## [Task goal]
From the listing below, retype exactly the line holding "Registration is closed", the line holding "carriers, which include", and the lines between them; skip everything else.

## [Records for the exercise]
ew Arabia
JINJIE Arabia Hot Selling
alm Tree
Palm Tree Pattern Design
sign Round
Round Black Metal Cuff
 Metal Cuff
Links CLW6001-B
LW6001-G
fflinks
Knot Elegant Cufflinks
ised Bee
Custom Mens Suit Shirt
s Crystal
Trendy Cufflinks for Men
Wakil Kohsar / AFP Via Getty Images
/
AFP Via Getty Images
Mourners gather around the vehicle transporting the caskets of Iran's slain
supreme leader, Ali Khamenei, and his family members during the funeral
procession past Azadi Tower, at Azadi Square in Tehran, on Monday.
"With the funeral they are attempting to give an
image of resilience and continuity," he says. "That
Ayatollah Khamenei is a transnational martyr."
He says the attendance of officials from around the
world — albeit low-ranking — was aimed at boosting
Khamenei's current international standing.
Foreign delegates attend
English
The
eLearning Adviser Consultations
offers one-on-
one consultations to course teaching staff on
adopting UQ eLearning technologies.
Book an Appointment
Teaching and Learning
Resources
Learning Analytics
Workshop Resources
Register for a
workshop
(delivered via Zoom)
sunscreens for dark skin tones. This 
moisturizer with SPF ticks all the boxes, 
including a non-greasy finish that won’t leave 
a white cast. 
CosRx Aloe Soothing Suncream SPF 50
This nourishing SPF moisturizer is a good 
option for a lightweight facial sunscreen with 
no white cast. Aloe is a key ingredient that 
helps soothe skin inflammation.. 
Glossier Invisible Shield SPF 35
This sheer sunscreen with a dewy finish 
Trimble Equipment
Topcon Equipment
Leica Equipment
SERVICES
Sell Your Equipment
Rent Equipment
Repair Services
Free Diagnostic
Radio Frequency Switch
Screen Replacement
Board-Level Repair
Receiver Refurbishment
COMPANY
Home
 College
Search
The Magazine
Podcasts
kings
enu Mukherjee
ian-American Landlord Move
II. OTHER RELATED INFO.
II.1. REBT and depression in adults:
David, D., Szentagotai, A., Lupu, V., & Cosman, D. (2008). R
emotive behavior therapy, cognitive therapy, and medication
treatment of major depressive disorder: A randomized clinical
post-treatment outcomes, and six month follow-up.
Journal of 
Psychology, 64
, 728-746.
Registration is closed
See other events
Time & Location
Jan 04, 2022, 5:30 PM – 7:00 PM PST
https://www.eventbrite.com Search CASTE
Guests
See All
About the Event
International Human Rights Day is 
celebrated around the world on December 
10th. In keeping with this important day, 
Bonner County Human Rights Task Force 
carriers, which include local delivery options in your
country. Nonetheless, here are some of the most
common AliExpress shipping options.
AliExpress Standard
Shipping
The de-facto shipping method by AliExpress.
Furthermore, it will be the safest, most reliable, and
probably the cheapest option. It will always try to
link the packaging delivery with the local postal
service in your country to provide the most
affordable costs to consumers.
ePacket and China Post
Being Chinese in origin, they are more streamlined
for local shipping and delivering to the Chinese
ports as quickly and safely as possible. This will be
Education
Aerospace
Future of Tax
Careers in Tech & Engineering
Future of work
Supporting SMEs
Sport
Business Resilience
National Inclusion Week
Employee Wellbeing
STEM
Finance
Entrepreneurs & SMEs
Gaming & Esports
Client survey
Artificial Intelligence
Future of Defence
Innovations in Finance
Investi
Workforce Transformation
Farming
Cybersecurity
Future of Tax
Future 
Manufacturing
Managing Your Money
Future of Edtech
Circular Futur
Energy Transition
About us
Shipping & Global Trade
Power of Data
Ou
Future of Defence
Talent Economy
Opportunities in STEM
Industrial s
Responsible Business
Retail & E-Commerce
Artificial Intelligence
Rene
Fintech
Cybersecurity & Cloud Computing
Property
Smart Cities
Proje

## [Response]
Registration is closed
See other events
Time & Location
Jan 04, 2022, 5:30 PM – 7:00 PM PST
https://www.eventbrite.com Search CASTE
Guests
See All
About the Event
International Human Rights Day is 
celebrated around the world on December 
10th. In keeping with this important day, 
Bonner County Human Rights Task Force 
carriers, which include local delivery options in your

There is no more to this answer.